Normally, it would be a king or an emperor or something on their death bed, but instead I substituted the television music supervisor as the person who wields the ultimate power in our society. Which is absurd, but kind of a tiny bit true as far as culture and taste-making goes. I liked the fact that it was kind of arcane, Victorian-sounding language, but also slightly futuristic and turn of the century.
“Cue Synthesizer” is about the actual act of creation. Just trying to make it sound menacing. The last verse of that song is super explicit. It sounds like someone going off in the face of a world that seems terrible to them, but the first part is all this stuff about synthesizers and fake drums.
I was like, “How can I put myself into a terrible world? I can’t just say that the world sucks and be apart from that. So, let’s try and include myself in what makes the world shit. Let’s see if I can use words that sound somewhat menacing or somewhat corrupt.”

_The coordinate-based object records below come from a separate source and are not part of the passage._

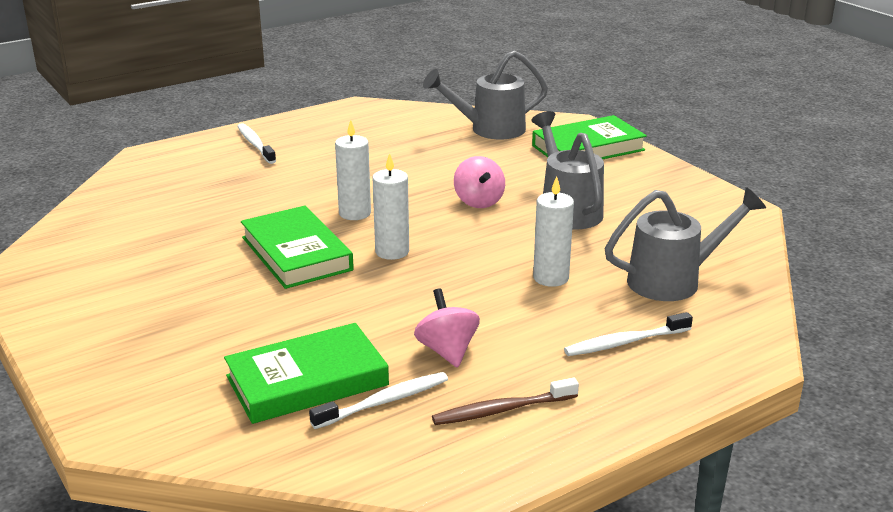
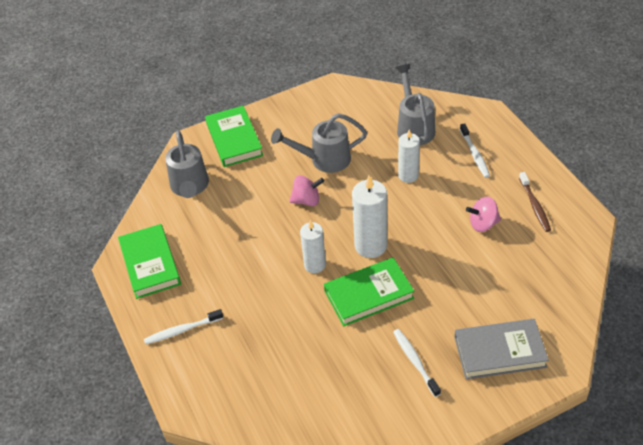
camera: 80 degrees left, 20 degrees up
(163, 366) = (500, 352): none -> grey book
(307, 380) = (512, 283): green book -> green book (150, 264)
(384, 402) = (530, 251): white toothbrush -> white toothbrush (415, 361)
(392, 251) = (370, 245): white candle -> white candle, size x1.51

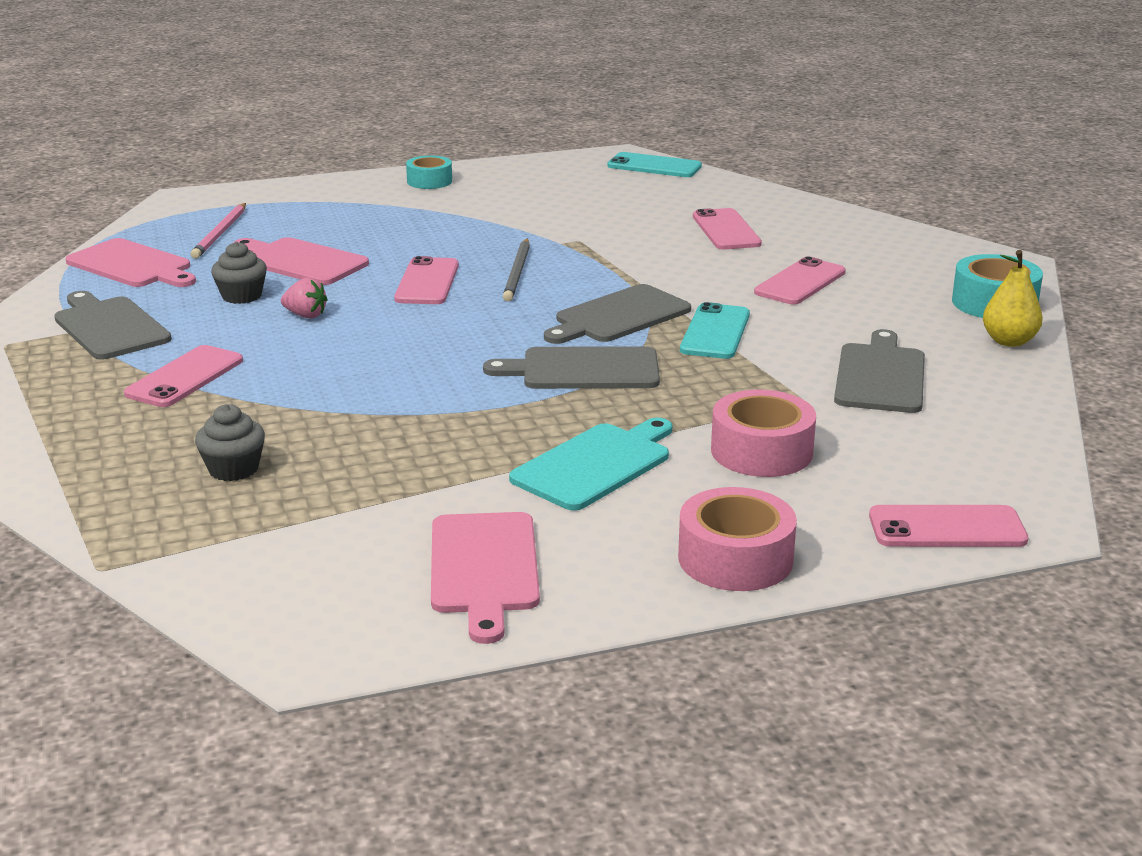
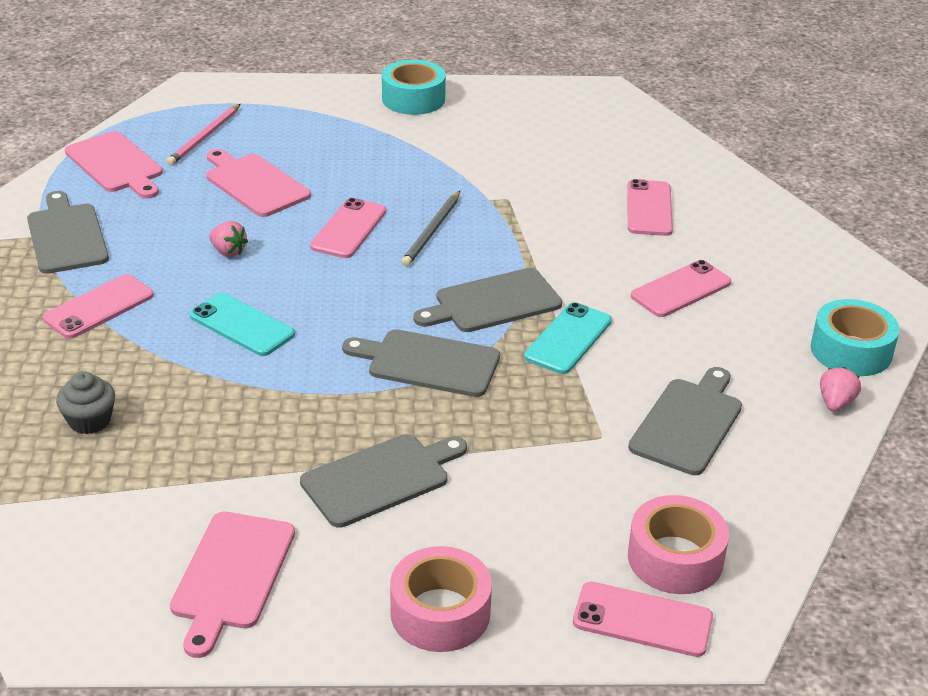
camera: 15 degrees right, 10 degrees up
(241, 296) = (187, 218): grey cupcake -> none
(429, 181) = (413, 99): turquoise tape -> turquoise tape, size x1.52
(596, 464) = (380, 478): turquoise cutting board -> grey cutting board
(654, 166) = (628, 111): turquoise phone -> turquoise phone (242, 325)
(761, 451) = (530, 493): pink tape -> pink tape (675, 558)
(1009, 341) = (835, 403): yellow pear -> pink strawberry

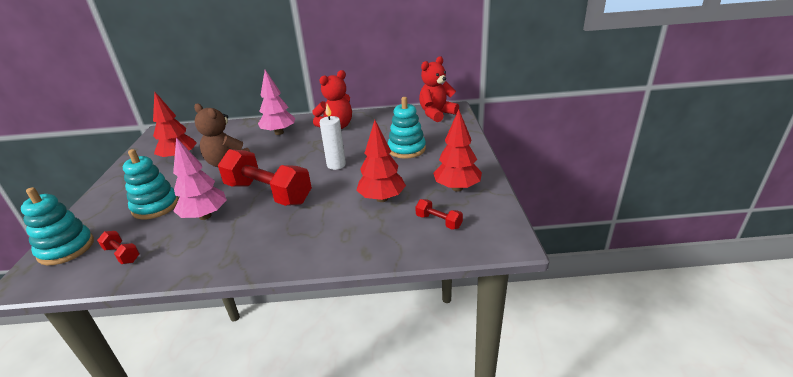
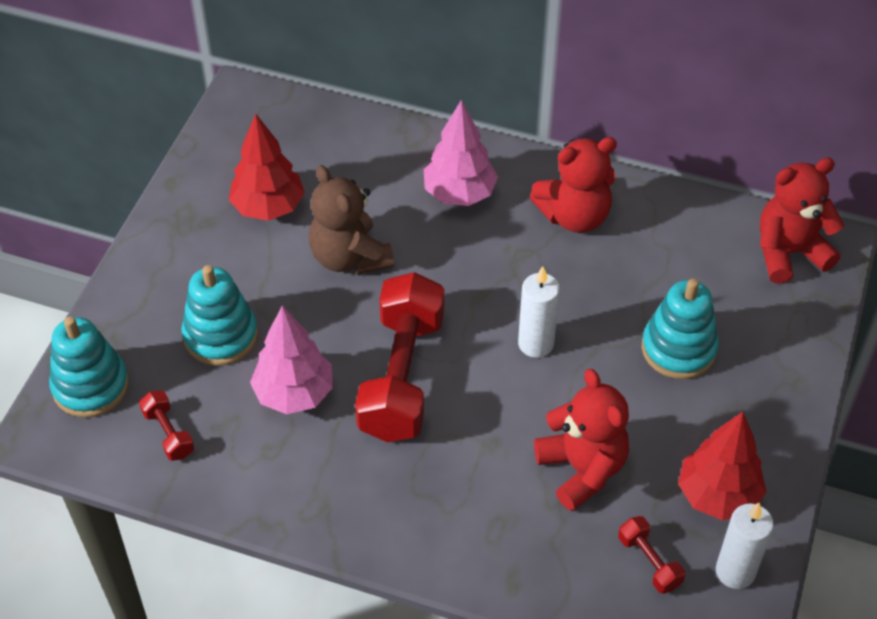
camera: 20 degrees right, 20 degrees up
(268, 193) = (402, 376): red dumbbell -> red dumbbell turned 45 degrees clockwise
(382, 199) = (582, 469): red tree -> red teddy bear
(485, 211) = (735, 571): none -> white candle

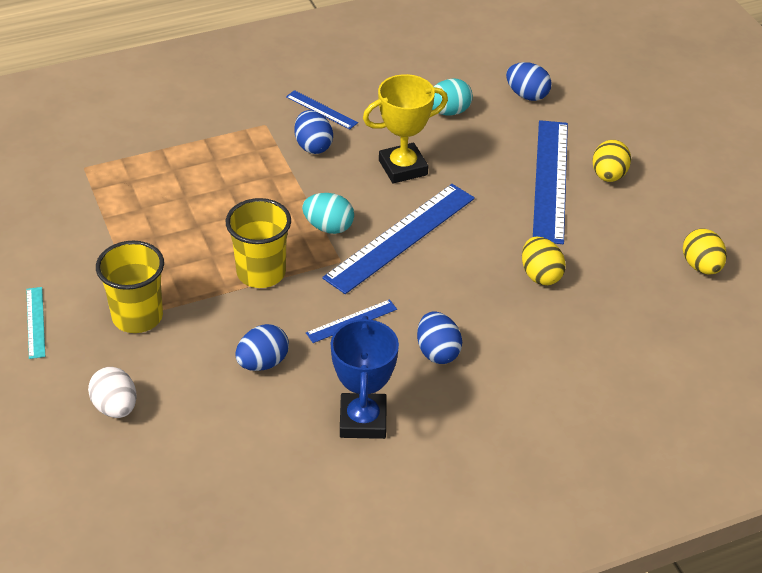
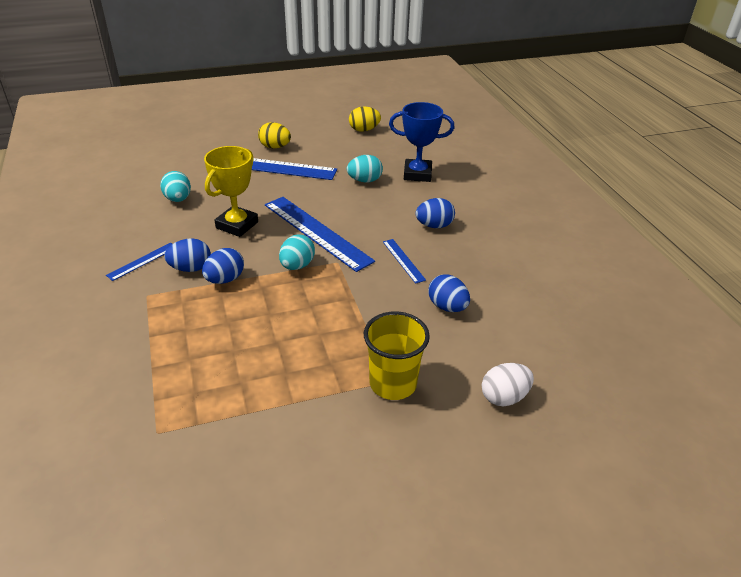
camera: 85 degrees left, 5 degrees down
(35, 322) = (397, 464): turquoise ruler -> none
(261, 273) = (345, 304): yellow cup -> none
(363, 420) = (500, 261): blue trophy -> blue trophy (417, 174)
(403, 168) = (237, 225): yellow trophy -> yellow trophy turned 45 degrees clockwise
(527, 95) = (176, 166): blue egg -> blue egg (225, 279)
(540, 275) = (364, 180): yellow egg -> turquoise egg

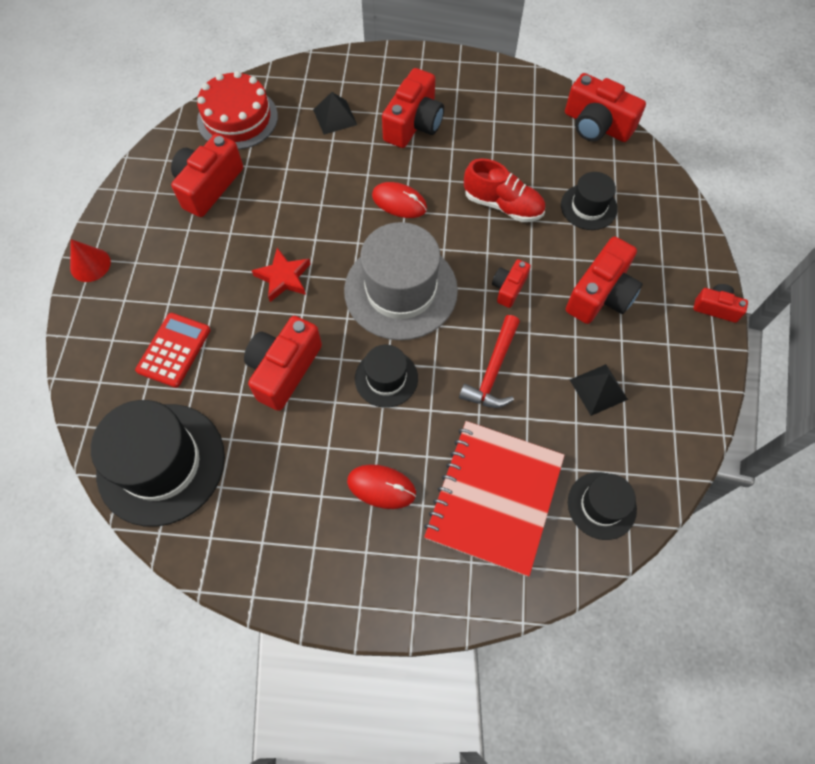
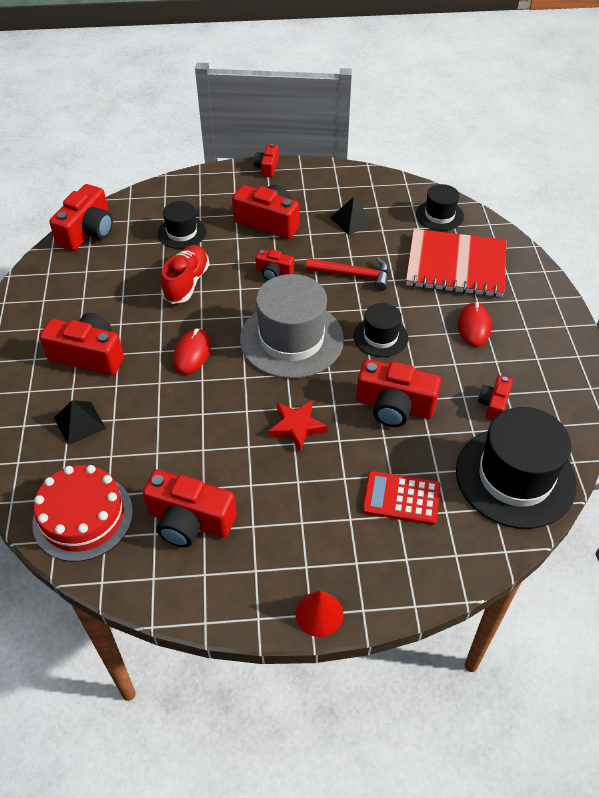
camera: 100 degrees left, 15 degrees down
(259, 472) = (493, 404): none -> red camera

Not to harp on all my favorite literary genres, but I feel like, as I get older, I really love the language of stage directions, “Enter so and so,” “Cue this.” I tried to use those terms in basic and flat ways to make a song and mix a song and see if I can make it sound creepy.
When I first wrote that song, I thought it would be more of flat line, early 2000s, Leonard Cohen-type song, but John dove in headlong down a rabbit hole that was very unforeseen to me. I was really nervous and then fell in love with this clattering, industrial funk-pop version. I didn’t see it coming, but it plays off the lyrics in ways I never would have foreseen.
“The Raven” talks a lot about death and destruction. Was it influenced at all by Poe?
I have to honest, I’m trying to remember if I’ve ever read that poem. I’m sure I have. What actually happens in that poem? I actually asked someone that a couple of days ago.
It’s such a huge emblem in popular culture that I feel like I absorbed it and I know in my bones what is it. I think it’s someone musing on a lost love, maybe? Who’s dead? But they’re coming to join them soon? But it’s also just about the idea of muse itself, maybe? And being visited by it?
That song is a typical Destroyer-style ramble. Almost like a list. Like a casual list of images and scenarios that I would keep. In the very end, I address the list and it’s a list of things I’m going to write about when I write about “The Raven,” as if “The Raven” is shorthand for my serious poem — my masterwork. The thing that I’ll write when I get serious about writing, which, in the end, you might drop dead before you get around to it. Or it fades away. So instead of having your master poem, all you’re left with is your list. Your to-do list. And maybe the to-do list ends up being your poem. That’s part of what’s that song about.
When I finished that song, I was like, “This is almost a study on what I’ve been doing for years and years now.” A very casual study.